The US Government has a policy of negotiating and exerting pressure on governments to give foreign investors the right to sue governments-known as Investor-State Dispute Settlement—for high amounts of damages if a law or policy harms their investment. India will face the same pressure to include such provisions as it pushes to negotiate a trade deal with the US, the group added. .

“In a world where medicines are increasingly being patented, which blocks the production of more affordable generic versions, we’re going to see more and more people become sick or die because the medicines they need to stay alive are simply too expensive,” Menghaney said. 

Drive down prices  

India is a critical producer of affordable medicines and competition among Indian generic producers have brought down, by more than 90 percent, the price of medicines to treat diseases such as HIV, TB and cancer.

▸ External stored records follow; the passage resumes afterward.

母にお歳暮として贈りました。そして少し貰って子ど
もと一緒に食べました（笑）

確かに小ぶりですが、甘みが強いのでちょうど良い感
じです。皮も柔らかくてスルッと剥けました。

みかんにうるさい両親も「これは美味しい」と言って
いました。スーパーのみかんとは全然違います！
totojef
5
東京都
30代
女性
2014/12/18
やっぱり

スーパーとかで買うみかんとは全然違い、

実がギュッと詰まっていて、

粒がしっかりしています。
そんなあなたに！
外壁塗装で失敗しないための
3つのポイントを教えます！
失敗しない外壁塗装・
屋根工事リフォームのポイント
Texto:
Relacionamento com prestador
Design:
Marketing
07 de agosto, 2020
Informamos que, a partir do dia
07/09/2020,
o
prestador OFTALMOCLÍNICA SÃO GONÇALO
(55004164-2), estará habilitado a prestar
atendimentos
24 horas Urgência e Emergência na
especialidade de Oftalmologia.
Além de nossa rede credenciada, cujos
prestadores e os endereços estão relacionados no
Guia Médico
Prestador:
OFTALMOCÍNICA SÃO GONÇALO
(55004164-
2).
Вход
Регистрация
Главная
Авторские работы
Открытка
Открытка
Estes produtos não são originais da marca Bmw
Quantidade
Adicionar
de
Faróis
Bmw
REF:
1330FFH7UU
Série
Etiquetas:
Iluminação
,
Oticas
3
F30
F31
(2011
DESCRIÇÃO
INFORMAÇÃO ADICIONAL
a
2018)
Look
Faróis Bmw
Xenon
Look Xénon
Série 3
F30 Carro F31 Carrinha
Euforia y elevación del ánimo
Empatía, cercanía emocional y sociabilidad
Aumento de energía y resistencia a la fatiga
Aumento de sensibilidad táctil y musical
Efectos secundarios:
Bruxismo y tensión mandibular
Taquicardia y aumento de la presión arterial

The majority of the antiretroviral medicines purchased by the US government’s global AIDS program come from India, and more than 80 percent of the HIV medicines MSF uses to treat more than 280,000 people with HIV in 21 countries are generics from India, the statement said.

But the policies that make India the ‘pharmacy of the developing world’ are under threat as routine decisions by India’s patent offices and Courts are subject to international scrutiny and India faces increased political pressure from the US, the statement added.

Ever since India amended its Patents Act in 2005, it has attracted intense debate. And the implementation of the Act has been criticised by US-based industry associations and sections of its Congress-men. And the decibel level around the Act has further increased as India explores the option of issuing CLs on more drugs, in the interest of public health.

Referring to the different cases where the judiciary has ruled in favor of public interest, the statement said: “these decisions by the Indian judiciary are compliant with existing World Trade Organization rules on trade including those outlined in the Agreement on Trade Related Aspects of Intellectual Property (TRIPS) and the Doha Declaration on TRIPS and Public Health, both of which defend access to existing medicines by allowing countries to use flexibilities such as patent oppositions and compulsory licenses to overcome intellectual property barriers.”